Many businesses will not be financially robust enough to survive the challenges posed by climate change without undergoing some form of restructuring but those which address the impact – and increased regulation – head on, making use where necessary of the corporate and insolvency tools available to them, will be best-placed to succeed.
A scheme of arrangement, a voluntary arrangement or a new restructuring plan, can be used to restructure a company’s balance sheet and introduce new finance and investment alongside an operational restructure. A pre-pack administration may also be an effective mechanism to rescue those parts of the business that are capable of adapting to climate change.
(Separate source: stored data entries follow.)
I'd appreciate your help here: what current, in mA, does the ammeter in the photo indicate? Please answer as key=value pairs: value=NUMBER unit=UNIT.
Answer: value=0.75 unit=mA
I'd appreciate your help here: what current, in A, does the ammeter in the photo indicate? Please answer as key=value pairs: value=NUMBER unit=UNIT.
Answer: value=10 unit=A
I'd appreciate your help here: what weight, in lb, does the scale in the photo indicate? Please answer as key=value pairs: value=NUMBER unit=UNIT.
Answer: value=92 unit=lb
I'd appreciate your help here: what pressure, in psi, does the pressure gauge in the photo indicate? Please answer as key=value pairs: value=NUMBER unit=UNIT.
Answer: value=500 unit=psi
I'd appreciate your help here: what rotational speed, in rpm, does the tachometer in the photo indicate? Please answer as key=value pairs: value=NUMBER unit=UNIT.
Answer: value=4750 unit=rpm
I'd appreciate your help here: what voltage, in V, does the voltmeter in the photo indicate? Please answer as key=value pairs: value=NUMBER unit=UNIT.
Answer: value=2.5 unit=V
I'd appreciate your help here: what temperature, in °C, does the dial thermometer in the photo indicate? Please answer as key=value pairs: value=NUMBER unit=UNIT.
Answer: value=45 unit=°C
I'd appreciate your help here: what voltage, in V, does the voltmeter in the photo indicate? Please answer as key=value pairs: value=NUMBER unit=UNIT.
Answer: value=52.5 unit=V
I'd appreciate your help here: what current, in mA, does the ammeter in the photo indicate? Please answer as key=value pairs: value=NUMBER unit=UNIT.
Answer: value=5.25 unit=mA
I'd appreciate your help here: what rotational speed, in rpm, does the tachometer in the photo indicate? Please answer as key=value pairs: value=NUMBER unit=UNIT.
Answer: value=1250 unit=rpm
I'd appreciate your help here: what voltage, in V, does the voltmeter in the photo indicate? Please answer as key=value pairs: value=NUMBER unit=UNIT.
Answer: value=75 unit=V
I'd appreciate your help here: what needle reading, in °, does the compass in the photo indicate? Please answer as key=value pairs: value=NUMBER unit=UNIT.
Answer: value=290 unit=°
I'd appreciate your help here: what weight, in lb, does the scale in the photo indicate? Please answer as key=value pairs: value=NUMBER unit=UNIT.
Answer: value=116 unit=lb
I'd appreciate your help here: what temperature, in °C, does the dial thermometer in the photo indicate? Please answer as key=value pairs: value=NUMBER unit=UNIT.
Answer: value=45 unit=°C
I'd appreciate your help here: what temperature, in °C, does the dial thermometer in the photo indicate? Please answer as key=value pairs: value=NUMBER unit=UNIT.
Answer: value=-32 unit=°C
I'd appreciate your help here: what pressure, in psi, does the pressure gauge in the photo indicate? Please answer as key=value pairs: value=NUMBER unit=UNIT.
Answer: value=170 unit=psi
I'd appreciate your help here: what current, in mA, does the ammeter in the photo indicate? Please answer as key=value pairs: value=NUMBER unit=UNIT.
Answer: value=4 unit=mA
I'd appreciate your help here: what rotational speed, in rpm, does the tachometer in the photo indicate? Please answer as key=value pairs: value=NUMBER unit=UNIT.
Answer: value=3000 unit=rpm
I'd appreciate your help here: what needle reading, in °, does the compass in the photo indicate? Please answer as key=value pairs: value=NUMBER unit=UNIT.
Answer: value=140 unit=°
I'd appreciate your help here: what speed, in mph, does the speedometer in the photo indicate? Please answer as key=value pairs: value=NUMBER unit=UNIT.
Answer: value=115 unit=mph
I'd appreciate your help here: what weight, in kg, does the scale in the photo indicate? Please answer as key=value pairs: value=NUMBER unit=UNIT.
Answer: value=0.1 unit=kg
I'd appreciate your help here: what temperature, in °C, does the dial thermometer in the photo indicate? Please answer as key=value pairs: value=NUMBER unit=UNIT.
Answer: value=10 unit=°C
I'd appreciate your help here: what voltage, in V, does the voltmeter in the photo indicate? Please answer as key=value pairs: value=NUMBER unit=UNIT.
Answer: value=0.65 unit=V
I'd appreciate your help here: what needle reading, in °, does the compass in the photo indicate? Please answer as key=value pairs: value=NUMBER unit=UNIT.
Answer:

Climate change may create physical risk to a business’s assets, supply chain and operations. Physical risk refers to climate-related adverse trends and severe weather, for example raised sea levels, floods, storms, droughts and wildfires. Physical risk can damage or destroy property and impact the value of assets and the ability to obtain insurance, all of which can leave a business in financial difficulty.
In the move to a greener economy, businesses also need to consider whether “transition risk” will have an adverse effect. For many businesses the transition will require significant financing and large-scale investments and some sectors will face bigger challenges than others – energy companies, manufacturers of raw materials and those in the automotive and aviation industries are the most obvious candidates.
Also, businesses need to consider the potential liability to third parties seeking to recover losses they may have suffered because of the physical or transition risk of climate change, and the impact on all stakeholders, including their supply chain and customers. It is also likely that there will be changing consumer trends towards more sustainable products.
Those businesses that are slow to enact climate control measures may find it increasingly difficult or expensive to obtain funding and investment as their assets devalue, risk profile increases, credit rating is downgraded, and business models become less viable from a sustainability perspective.
Lenders and investors are becoming less willing to support businesses which do not have long-term strategies to achieve environmental sustainability and banks are already moving towards aligning themselves with more sustainable businesses. Former Bank of England governor Mark Carney has warned that companies and industries not moving towards zero-carbon emissions may lose investor confidence and risk bankruptcy. Firms that are part of the solution will do very well during this process, he said, but there would also be ones that lag behind “and they will be punished”.
A business that cannot obtain funding or investment will fail. A number of green and sustainability linked financing products and government support is available to support businesses that are dedicated to making a change and to fund new projects. Businesses will need to ensure that any changes are real – lenders and investors will increasingly seek independent verification that businesses are making genuine changes and are not just “greenwashing”.